La locomotive de l’innovation
Autre défi pour l’industrie chimique allemande : bien qu’elle conserve sa fonction de locomotive d’innovation, son impact s’est amoindri.
L’industrie chimique allemande doit se focaliser sur l’innovation
En tenant compte de l’inflation, les dépenses de l’industrie en R&D n’ont pas augmenté, elles ont même diminué depuis le milieu des années 1990. De façon connexe, la part des laboratoires allemands dans les publications scientifiques en chimie subissait un déclin notable. Ces deux tendances sont préoccupantes, eu égard à la mondialisation et à la part grandissante de marché des pays.
Si elle veut rester compétitive à long terme, l’industrie chimique allemande doit se focaliser sur l’innovation, sur des secteurs et des produits chimiques irrigués par la recherche.

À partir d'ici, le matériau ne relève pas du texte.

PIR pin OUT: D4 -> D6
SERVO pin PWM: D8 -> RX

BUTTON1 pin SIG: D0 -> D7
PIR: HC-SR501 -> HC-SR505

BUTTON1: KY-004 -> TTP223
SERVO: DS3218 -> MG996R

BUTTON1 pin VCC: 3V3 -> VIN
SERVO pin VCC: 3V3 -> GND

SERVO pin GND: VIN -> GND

Dans quels domaines plus particulièrement ? La santé, une efficacité accrue dans l’exploitation des ressources énergétiques et des matières premières, les énergies renouvelables, de nouveaux matériaux, et une meilleure compatibilité environnementale des produits. Pour atteindre ces objectifs, l’industrie chimique a besoin, non seulement de techniciens bien formés, mais aussi de chercheurs hautement qualifiés.
Des liens étroits avec l’université
Depuis l’émergence de la chimie à la fois comme science et comme industrie, en Allemagne au dix-neuvième siècle, l’un des piliers de la réussite fut la collaboration étroite et fructueuse de la recherche fondamentale universitaire avec l’industrie. Maintenir ces liens étroits, renforcer la recherche, améliorer l’enseignement sont des impératifs pour la réussite durable de la chimie allemande.

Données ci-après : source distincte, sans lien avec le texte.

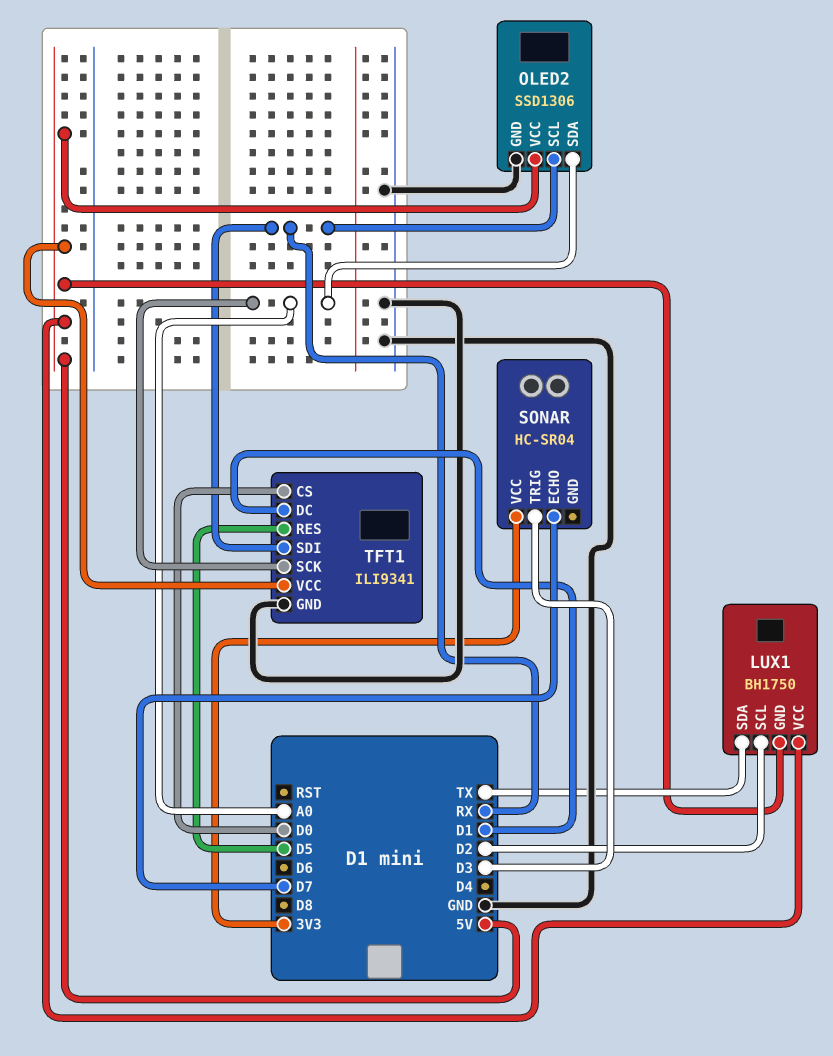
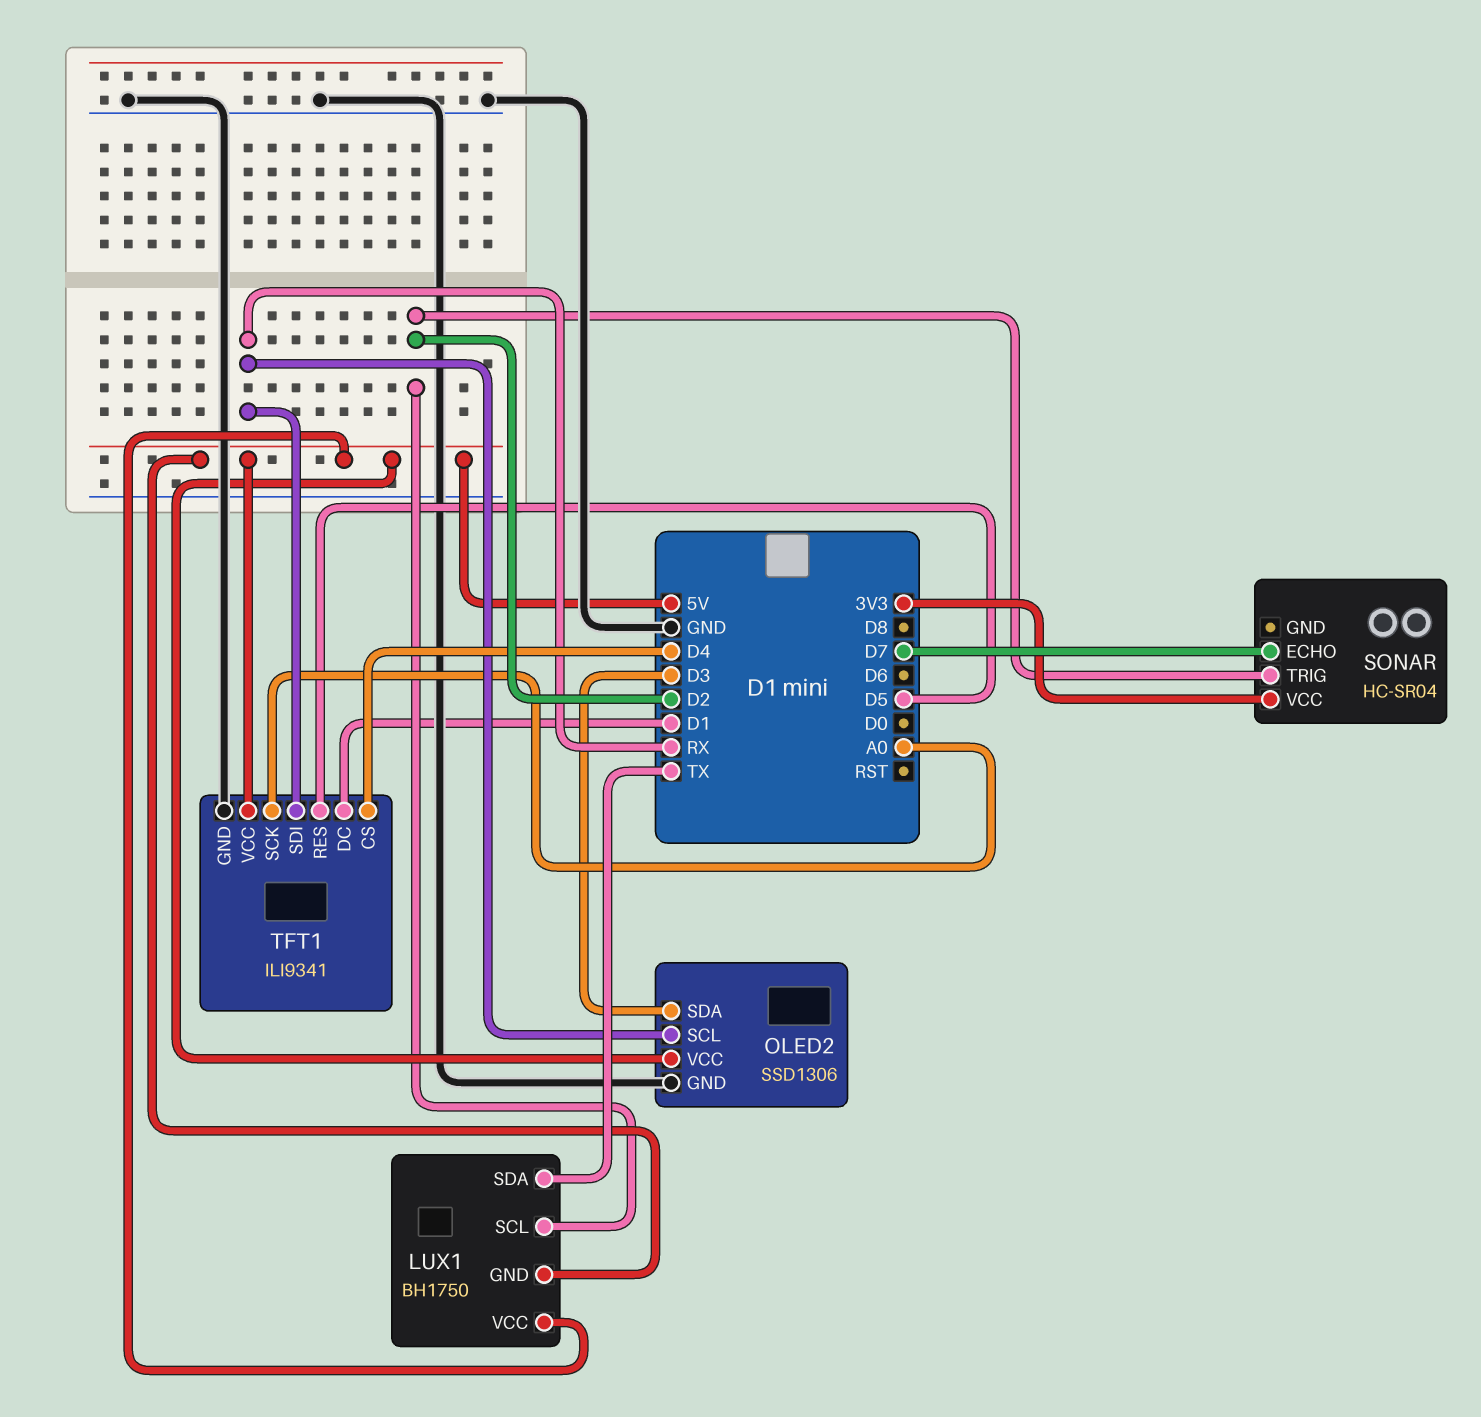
OLED2 pin SDA: A0 -> D3
SONAR pin TRIG: D3 -> D2
TFT1 pin CS: D0 -> D4

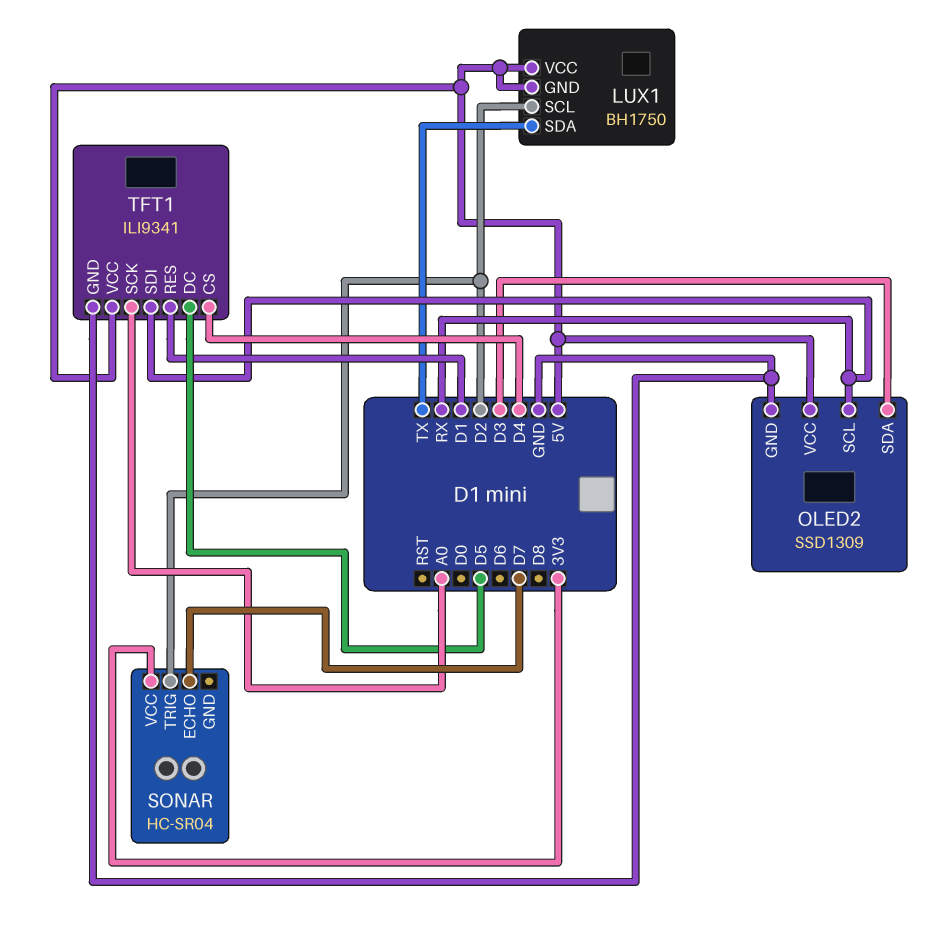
OLED2: SSD1306 -> SSD1309
TFT1 pin DC: D1 -> D5
TFT1 pin RES: D5 -> D1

Elle a besoin, pour y parvenir, de meilleures conditions pour financer l’innovation, telles que des incitations fiscales à la R&D, comme elles existent dans d’autres pays d’Europe, dont la France. Il lui faudrait en outre des règlements européens plus efficaces relatifs à la propriété intellectuelle, des investissements accrus dans l’effort de recherche universitaire et un soutien plus fort de l’enseignement des sciences à l’école. Toutes les données citées dans ce témoignage proviennent de la VCI (Association de l’industrie chimique allemande).